The World Market Center Las Vegas is a home and hospitality furnishings showroom and trade complex.
Its two annual markets and a planned series of specialty markets on an integrated campus, which includes 5 million square feet of space in three buildings, have begun to redefine the furniture market business. The goal is to provide industry professionals with a single, compact location that can accommodate all of their needs.
The Las Vegas Design Center, a year-round resource for designers showcasing name brands in the home furnishings industry, is located within the World Market Center.
Although the complex has become recognized within the industry, it has largely remained a mystery in its own back yard.
Wells hopes the design salon will help change that by serving as a conduit between the public and the Las Vegas Design Center and by extension, the World Market Center.
“If you want people to be involved in design, you’ve got to let them in,” Wells said. “We want people to see what is going on here and take part in the design of their home.”
When the decision was made to open up a design center to the public, Wells said it was crucial to enlist the support of the design community.
“You don’t want to alienate the design community in the process of welcoming the public, that’s like trading one for the other,” Wells said.
He approached influential members of the local American Society of Interior Designers, who embraced the concept.
“We wanted to make it very meaningful to our partners here with showrooms, to the design community and to the community at large,” Wells said. “We needed to rip the doors off and bring in the consumers.”
Wells was joined at the presentation by Bobbie Jo Kinsey, president of Kinsey Design Group and president-elect of the California Central/Nevada chapter of designer society, and Michelle Eaton, the group’s current president.
“The design salon is putting together a whole new type of design community,” Kinsey said. “We’re opening the design center to the public.
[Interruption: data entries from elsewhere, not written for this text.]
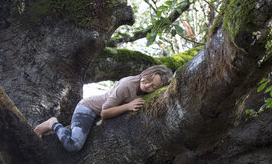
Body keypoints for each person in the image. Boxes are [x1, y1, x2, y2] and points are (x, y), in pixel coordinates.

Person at [34, 65, 173, 152]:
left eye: (154, 87)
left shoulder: (149, 92)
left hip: (98, 115)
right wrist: (128, 106)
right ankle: (52, 123)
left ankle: (67, 129)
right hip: (88, 108)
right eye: (148, 80)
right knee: (74, 144)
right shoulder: (127, 85)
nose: (148, 86)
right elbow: (105, 112)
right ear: (145, 73)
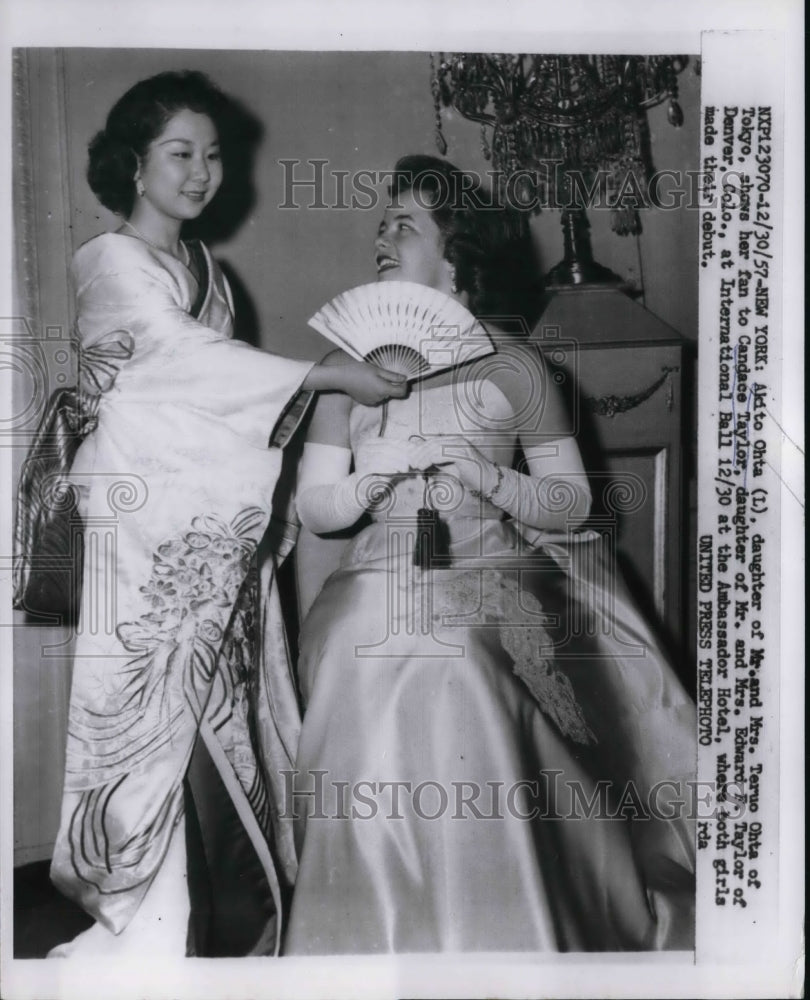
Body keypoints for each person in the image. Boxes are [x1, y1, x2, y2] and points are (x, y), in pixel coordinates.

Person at [283, 155, 696, 954]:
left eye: (405, 223)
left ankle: (499, 918)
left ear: (456, 253)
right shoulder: (346, 374)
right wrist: (374, 481)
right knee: (365, 634)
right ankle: (366, 925)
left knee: (457, 654)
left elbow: (571, 503)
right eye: (381, 220)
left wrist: (484, 476)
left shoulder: (516, 366)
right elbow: (316, 510)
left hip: (495, 573)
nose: (382, 234)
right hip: (374, 573)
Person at [44, 70, 406, 958]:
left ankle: (212, 923)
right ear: (135, 164)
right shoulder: (109, 262)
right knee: (149, 717)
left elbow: (230, 400)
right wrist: (326, 375)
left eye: (211, 155)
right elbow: (178, 363)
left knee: (218, 709)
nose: (202, 172)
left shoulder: (209, 269)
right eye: (180, 153)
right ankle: (145, 925)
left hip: (206, 521)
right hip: (137, 522)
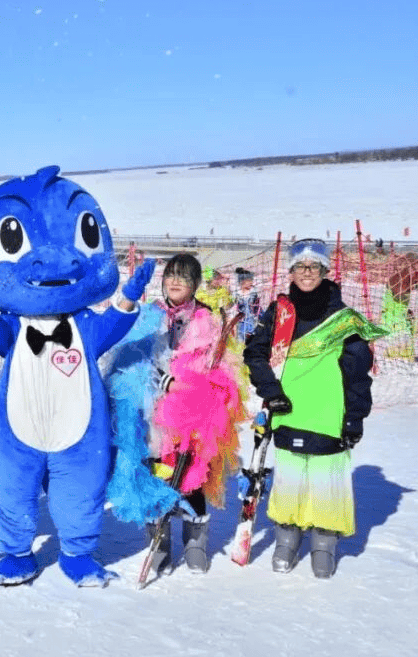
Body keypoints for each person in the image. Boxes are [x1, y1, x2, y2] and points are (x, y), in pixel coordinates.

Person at [243, 238, 386, 578]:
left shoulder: (343, 318)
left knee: (327, 483)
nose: (306, 273)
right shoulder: (280, 311)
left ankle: (324, 545)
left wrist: (354, 417)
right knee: (289, 481)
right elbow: (255, 354)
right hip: (288, 411)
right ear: (290, 272)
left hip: (329, 414)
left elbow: (357, 372)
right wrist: (271, 391)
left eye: (313, 267)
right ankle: (287, 541)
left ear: (325, 270)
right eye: (300, 267)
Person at [138, 255, 244, 575]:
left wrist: (198, 391)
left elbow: (221, 370)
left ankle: (195, 540)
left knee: (192, 476)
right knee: (157, 474)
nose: (175, 282)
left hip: (192, 413)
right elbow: (135, 359)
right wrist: (157, 381)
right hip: (154, 412)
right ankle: (158, 541)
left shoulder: (207, 320)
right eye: (171, 275)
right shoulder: (150, 316)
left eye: (184, 277)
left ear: (195, 284)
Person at [233, 267, 261, 343]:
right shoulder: (236, 295)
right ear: (242, 281)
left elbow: (258, 309)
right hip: (241, 324)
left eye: (252, 280)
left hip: (252, 323)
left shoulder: (253, 294)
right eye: (249, 280)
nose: (251, 283)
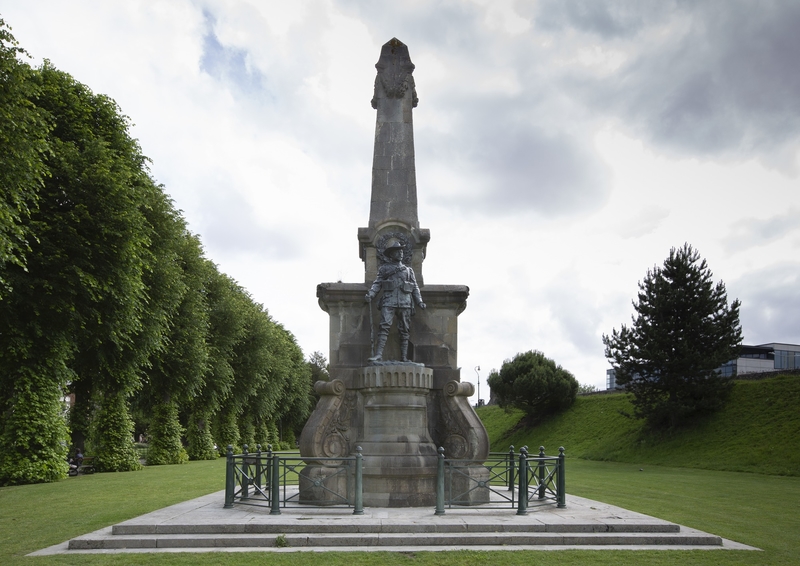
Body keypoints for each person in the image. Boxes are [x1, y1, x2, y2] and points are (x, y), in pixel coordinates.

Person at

They can come down to the design salon and have a consultation with a designer and purchase items at 50 to 70 percent below what they would cost in retail stores.”
The initial one-hour consultation is free and customers will have access to more than 50 showrooms. Subsequent consultations cost $100 per hour, which Kinsey said is still below the market rate of about $150 per hour.
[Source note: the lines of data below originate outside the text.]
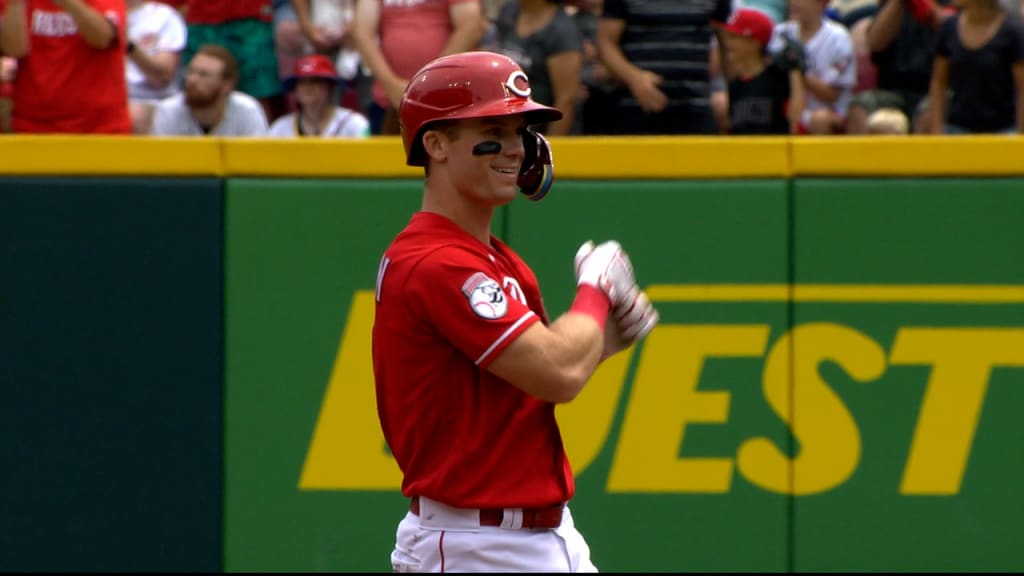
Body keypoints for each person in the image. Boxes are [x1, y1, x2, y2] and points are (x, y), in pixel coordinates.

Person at [373, 51, 658, 573]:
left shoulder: (495, 258)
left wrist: (605, 338)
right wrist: (594, 290)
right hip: (473, 545)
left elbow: (531, 382)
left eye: (519, 131)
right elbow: (558, 372)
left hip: (539, 534)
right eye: (491, 129)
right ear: (435, 144)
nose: (514, 148)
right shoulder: (437, 262)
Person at [596, 0, 732, 135]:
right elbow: (605, 43)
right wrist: (634, 78)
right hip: (639, 108)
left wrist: (729, 94)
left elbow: (728, 45)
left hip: (697, 107)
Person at [351, 0, 486, 135]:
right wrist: (392, 86)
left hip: (448, 97)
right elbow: (362, 32)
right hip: (389, 101)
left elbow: (471, 26)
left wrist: (430, 81)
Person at [0, 0, 131, 134]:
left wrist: (69, 3)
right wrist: (16, 4)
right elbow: (15, 49)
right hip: (34, 125)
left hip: (99, 126)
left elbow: (104, 38)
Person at [927, 0, 1024, 134]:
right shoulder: (948, 28)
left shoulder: (1013, 32)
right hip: (958, 128)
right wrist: (936, 131)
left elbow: (1022, 87)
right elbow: (939, 83)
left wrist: (1020, 137)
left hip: (1003, 128)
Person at [490, 0, 583, 136]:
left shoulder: (562, 32)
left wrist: (550, 148)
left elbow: (566, 99)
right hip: (506, 123)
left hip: (538, 130)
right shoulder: (509, 12)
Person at [767, 0, 858, 134]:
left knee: (819, 120)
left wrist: (798, 70)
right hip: (788, 106)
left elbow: (831, 95)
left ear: (821, 3)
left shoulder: (838, 38)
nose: (793, 3)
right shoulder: (780, 33)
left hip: (830, 110)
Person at [715, 7, 806, 134]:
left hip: (775, 150)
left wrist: (795, 71)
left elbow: (795, 123)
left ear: (754, 42)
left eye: (734, 37)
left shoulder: (777, 77)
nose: (728, 43)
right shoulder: (735, 85)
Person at [151, 43, 268, 136]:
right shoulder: (169, 111)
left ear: (227, 85)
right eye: (190, 72)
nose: (192, 80)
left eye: (203, 74)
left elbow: (259, 162)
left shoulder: (247, 111)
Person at [266, 53, 369, 137]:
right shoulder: (281, 128)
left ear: (330, 87)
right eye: (302, 82)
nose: (308, 87)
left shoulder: (353, 124)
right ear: (295, 90)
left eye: (315, 81)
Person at [126, 0, 188, 134]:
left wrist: (128, 45)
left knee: (134, 116)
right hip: (106, 98)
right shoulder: (95, 16)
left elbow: (161, 78)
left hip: (152, 99)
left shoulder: (163, 17)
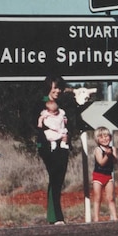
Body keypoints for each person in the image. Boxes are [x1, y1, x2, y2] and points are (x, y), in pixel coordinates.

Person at [37, 76, 81, 225]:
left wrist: (67, 137)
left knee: (58, 179)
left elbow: (70, 124)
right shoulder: (41, 104)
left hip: (63, 144)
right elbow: (37, 126)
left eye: (60, 88)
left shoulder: (63, 105)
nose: (58, 91)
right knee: (55, 176)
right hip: (48, 146)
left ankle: (53, 215)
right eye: (55, 87)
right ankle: (57, 216)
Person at [91, 127, 118, 222]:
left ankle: (115, 218)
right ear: (97, 139)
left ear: (110, 137)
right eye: (101, 137)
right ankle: (96, 218)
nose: (104, 139)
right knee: (98, 197)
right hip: (98, 176)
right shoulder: (98, 150)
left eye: (106, 136)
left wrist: (111, 154)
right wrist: (107, 155)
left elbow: (115, 161)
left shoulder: (113, 148)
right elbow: (101, 162)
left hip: (108, 176)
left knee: (110, 198)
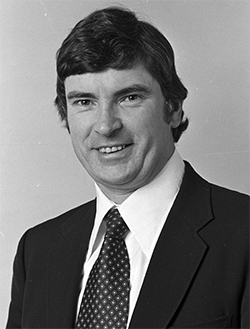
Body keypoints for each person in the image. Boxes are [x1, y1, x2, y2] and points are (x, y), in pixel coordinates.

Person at [6, 6, 249, 329]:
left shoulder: (243, 236)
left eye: (129, 97)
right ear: (65, 115)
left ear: (173, 108)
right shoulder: (37, 251)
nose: (105, 126)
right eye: (84, 102)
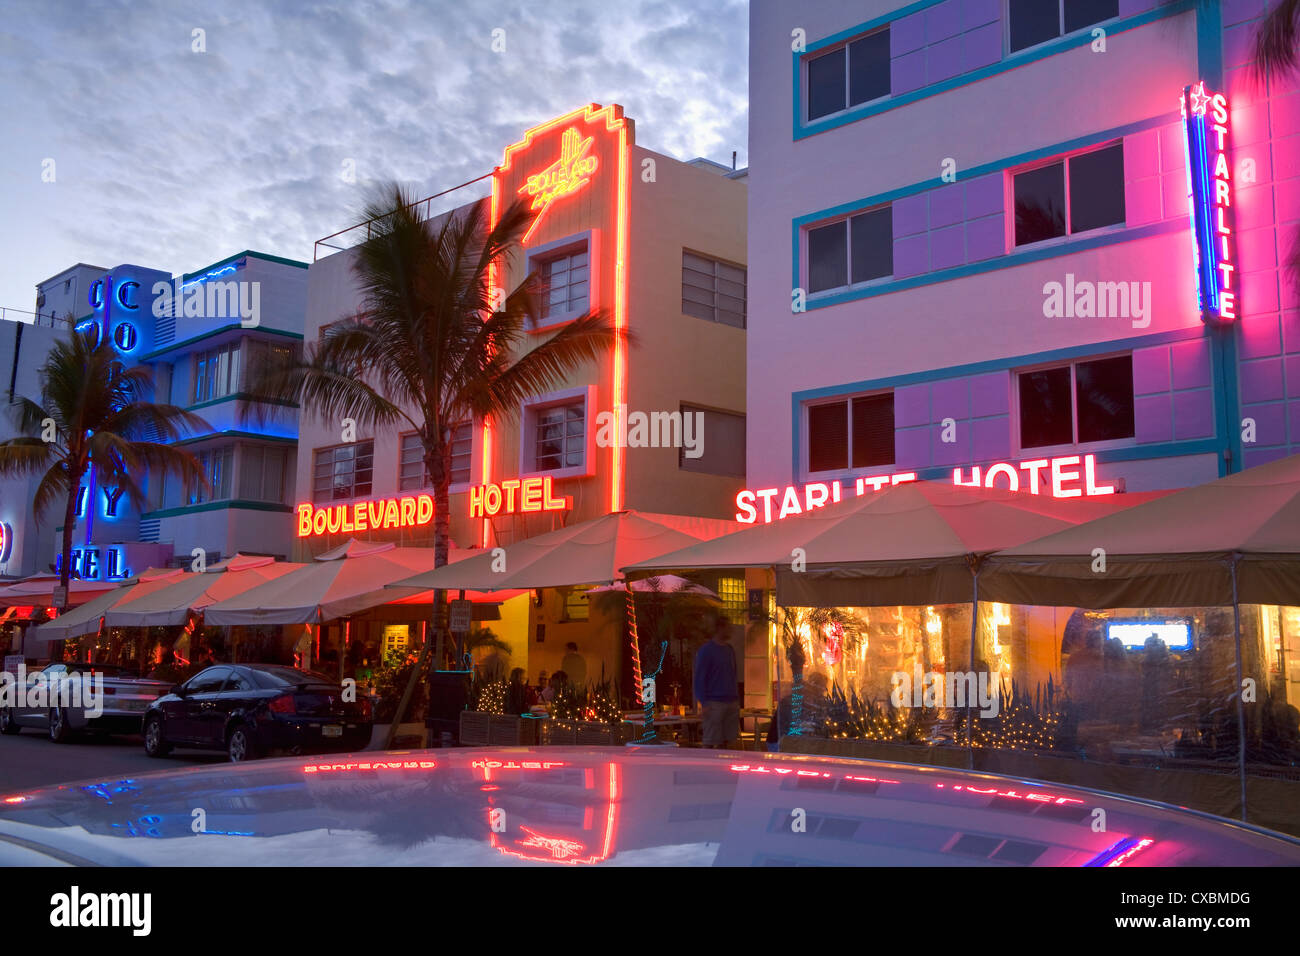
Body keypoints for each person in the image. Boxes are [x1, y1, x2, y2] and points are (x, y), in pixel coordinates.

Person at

The service is available to customers looking for a single purchase or an entire home interior. An interior renovation can be time consuming and expensive, but by taking advantage of the enormous discount prices over retail, consumers can save money while enlisting the services of a professional.
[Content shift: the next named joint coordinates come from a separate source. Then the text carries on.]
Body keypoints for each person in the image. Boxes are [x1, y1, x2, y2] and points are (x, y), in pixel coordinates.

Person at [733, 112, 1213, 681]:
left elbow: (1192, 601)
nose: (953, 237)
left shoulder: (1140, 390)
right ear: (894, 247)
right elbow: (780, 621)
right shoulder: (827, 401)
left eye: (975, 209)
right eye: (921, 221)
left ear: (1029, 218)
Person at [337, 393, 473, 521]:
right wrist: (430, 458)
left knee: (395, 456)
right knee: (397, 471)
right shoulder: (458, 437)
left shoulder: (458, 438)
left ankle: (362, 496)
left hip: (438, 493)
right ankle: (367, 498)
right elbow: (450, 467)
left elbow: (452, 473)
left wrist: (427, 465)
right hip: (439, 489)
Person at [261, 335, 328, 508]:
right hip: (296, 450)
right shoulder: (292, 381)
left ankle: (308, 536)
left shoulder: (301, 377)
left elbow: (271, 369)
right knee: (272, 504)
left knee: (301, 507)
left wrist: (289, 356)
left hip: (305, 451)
The designers, she said, use their education and training to develop a rapport with clients and ask questions about lifestyles, tastes and preferences that can help avoid costly errors.
Goodman welcomed the newest addition to the World Market Center campus, saying it would not only benefit the community, but also create another attraction for visitors.
“What I’m going to try to do as the (chairman of the Las Vegas Convention and Visitors Authority) is to make it part of the rounds that conventioneers and their wives or husbands go to,” Goodman said. “I think it will draw a lot of people in and make people more cognizant of downtown. I think it’s going to be a big deal for us.”
The Design Salon will be open from 9 a.m. to 5 p.m. Monday through Friday. The 1,200-square-foot boutique space on the first floor will also serve as the exclusive Nevada office of the American Society of Interior Designers.